Así, en algún lugar confiesa que escribir consiste siempre en “avivar la chispa de esos minúsculos contactos y cortacircuitos que se producen entre la punta de la pluma y la vasta carga de electricidad estática de la biblioteca”. Creo que fue la profesora Amelia Gamoneda Lanza quien me dio la pista definitiva: escribir al hilo de la lectura. Y Roland Barthes, que no se perdía una, añadía sobre Gracq que los suyos eran “textos de goce”. Digan lo que digan los compadres, no creo que Gracq pueda confundirse con el pelotón de los llamados antimodernos. Él creó una obra inmune y solitaria, eterna, ajena a los premios y a la televisión. Hay unas imágenes muy expresivas de él, acosado por una masa de cámaras el día que renunció al premio Goncourt. También lo hizo cuando le propusieron para ocupar un sillón en la Academia Francesa. Sólo en 1989 permitió que sus obras se publicaran en la Pléiade. Así se convirtió en uno de los pocos autores que pudo disfrutar de esa gloria en vida.

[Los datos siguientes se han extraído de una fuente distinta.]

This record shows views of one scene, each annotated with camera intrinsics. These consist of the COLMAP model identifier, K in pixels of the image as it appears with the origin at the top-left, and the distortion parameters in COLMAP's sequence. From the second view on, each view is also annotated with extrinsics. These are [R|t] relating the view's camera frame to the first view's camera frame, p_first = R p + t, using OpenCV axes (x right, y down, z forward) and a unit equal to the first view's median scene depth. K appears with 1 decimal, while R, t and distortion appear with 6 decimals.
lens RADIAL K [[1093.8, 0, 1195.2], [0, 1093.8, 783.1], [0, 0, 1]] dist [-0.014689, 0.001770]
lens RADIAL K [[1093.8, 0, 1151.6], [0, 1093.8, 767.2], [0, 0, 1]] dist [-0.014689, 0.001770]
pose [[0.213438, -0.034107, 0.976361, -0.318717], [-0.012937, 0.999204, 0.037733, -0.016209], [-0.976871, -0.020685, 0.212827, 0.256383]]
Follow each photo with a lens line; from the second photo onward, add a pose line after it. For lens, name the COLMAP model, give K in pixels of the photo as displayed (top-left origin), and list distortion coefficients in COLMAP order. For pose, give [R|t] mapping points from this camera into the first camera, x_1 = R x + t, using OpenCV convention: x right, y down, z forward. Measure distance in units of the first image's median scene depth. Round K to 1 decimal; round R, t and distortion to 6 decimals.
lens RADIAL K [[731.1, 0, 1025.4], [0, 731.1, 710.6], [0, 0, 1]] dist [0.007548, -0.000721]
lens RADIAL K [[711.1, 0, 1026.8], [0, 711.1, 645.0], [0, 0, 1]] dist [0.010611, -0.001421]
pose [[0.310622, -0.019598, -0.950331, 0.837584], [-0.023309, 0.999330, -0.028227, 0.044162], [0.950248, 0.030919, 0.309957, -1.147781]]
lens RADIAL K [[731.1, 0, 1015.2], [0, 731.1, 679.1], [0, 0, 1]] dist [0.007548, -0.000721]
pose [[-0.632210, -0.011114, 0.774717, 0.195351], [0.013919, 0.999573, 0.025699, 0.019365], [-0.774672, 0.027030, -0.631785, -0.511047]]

En La littérature à l’estomac, hubo y hay mucho que desencajó y podría todavía paralizar la precisa maquinaria que él llamó “reputaciones de confección”. A pesar del éxito del librito, el escritor siguió apartándose cada vez más de ese mundillo que ignoraba. Creo que ha llegado el momento de oír una vez más la refrescante voz de Gracq en su nota al final del citado libro: “Cuando digo que “la literatura lleva unos cuantos años siendo víctima de una gigantesca maniobra de intimidación por parte, de lo no-literario, y de lo no-literario más agresivo”, sólo aspiro a recordar que un compromiso irrevocable del pensamiento en la “forma” da aliento día a día a la literatura: en el ámbito de lo sensible, este compromiso es la mismísima condición de la poesía; en el ámbito de las ideas, se llama el “tono”: cabe tan poca duda de que Nietzsche pertenece al mundo de la literatura como de que Kant no pertenece a él. Por habernos olvidado de tal cosa, dando muestras de cierta ligereza, es por lo que nos amenaza en la actualidad este suceso inconcebible: una literatura de pedantes”.